Sie erklärt sich. Ihre Art zu tanzen „könne man nicht lernen“. In einem Interview charakterisiert Valeska Gert ihren Stil als „realistische Halluzinationen“. Ende der 1920er Jahre verknappt sich das Angebot der Auftrittsmöglichkeiten unter antisemitischen Vorzeichen. Viele retten sich in die „belanglose Harmlosigkeit“. 1932 gründet Valeska Gert ihr eigenes Kabarett, den „Kohlkopp“ in der Budapester Straße im Berliner Bezirk Charlottenburg. Sie beweist eine Liebe zur spartanischen Improvisation vor Nosferatu-Kulissen. Die Künstlerin schätzt die kleine Form. Sie entspricht der „extremen Verkörperung dessen, was die Nazis hassen“ (Axel von Ambesser). Nach der nationalsozialistischen Machtergreifung versiegen sämtliche Einkommensquellen. Valeska Gert geht eine Zweckehe ein, um einen britischen Pass zu ergatten.

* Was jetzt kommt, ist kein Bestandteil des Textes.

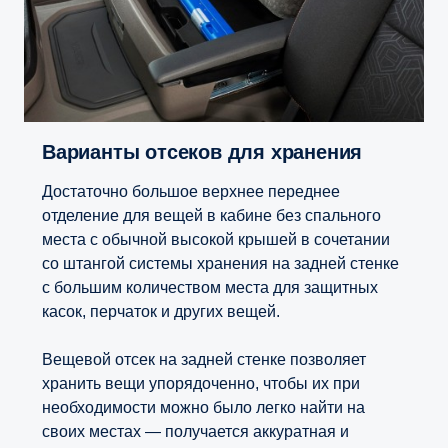
Варианты отсеков для хранения
Достаточно большое верхнее переднее
отделение для вещей в кабине без спального
места с обычной высокой крышей в сочетании
со штангой системы хранения на задней стенке
с большим количеством места для защитных
касок, перчаток и других вещей.
Вещевой отсек на задней стенке позволяет
хранить вещи упорядоченно, чтобы их при
необходимости можно было легко найти на
своих местах — получается аккуратная и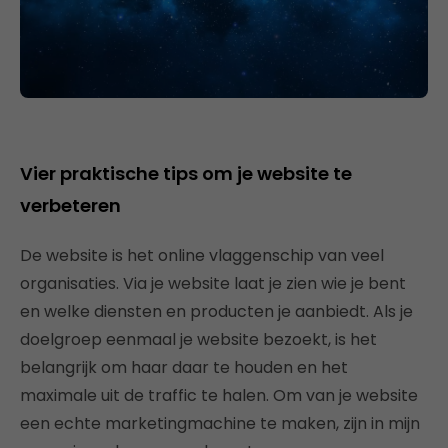
Vier praktische tips om je website te
verbeteren
De website is het online vlaggenschip van veel
organisaties. Via je website laat je zien wie je bent
en welke diensten en producten je aanbiedt. Als je
doelgroep eenmaal je website bezoekt, is het
belangrijk om haar daar te houden en het
maximale uit de traffic te halen. Om van je website
een echte marketingmachine te maken, zijn in mijn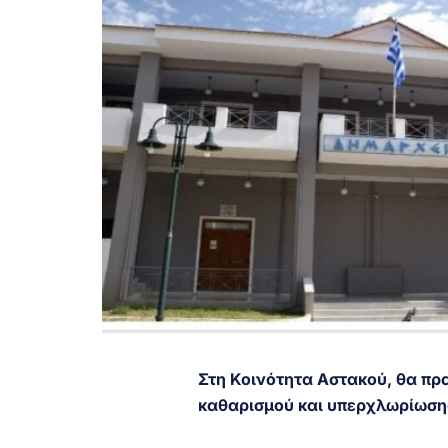
Στη Κοινότητα Αστακού, θα πρ
καθαρισμού και υπερχλωρίωση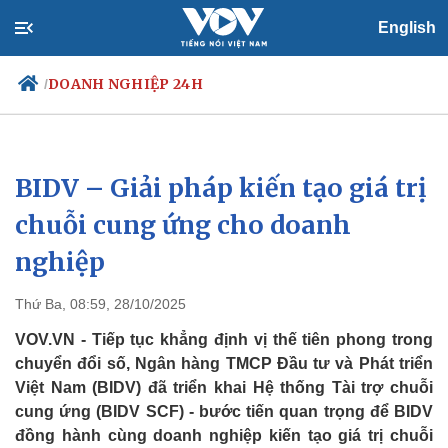
English
DOANH NGHIỆP 24H
/
BIDV – Giải pháp kiến tạo giá trị
Chính trị
Xã hội
Đảng
Tin 24h
chuỗi cung ứng cho doanh
Tổ chức nhân sự
Dự báo thời tiết
nghiệp
Quốc hội
Giáo dục
Nhận diện sự thật
Dấu ấn VOV
Việc làm
Thứ Ba, 08:59, 28/10/2025
Biển đảo
VOV.VN - Tiếp tục khẳng định vị thế tiên phong trong
chuyển đổi số, Ngân hàng TMCP Đầu tư và Phát triển
Việt Nam (BIDV) đã triển khai Hệ thống Tài trợ chuỗi
cung ứng (BIDV SCF) - bước tiến quan trọng để BIDV
đồng hành cùng doanh nghiệp kiến tạo giá trị chuỗi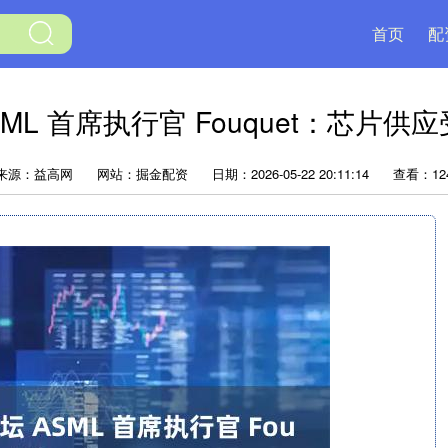
首页
配
ML 首席执行官 Fouquet：芯片
来源：益高网
网站：掘金配资
日期：2026-05-22 20:11:14
查看：12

Sie exiliert nach London, bevor sie 1939 in die Vereinigten Staaten emigriert. In New York erreicht ihre Karriere zunächst einen Tiefpunkt. Sie schlägt sich als Tellerwäscherin und Aktmodell durch. 1941 zieht sie im Herzen von Manhattan die Beggar Bar in der Morton Street, Ecke Bleecker Street auf. Die Greenwich Village-Adresse ist legendär.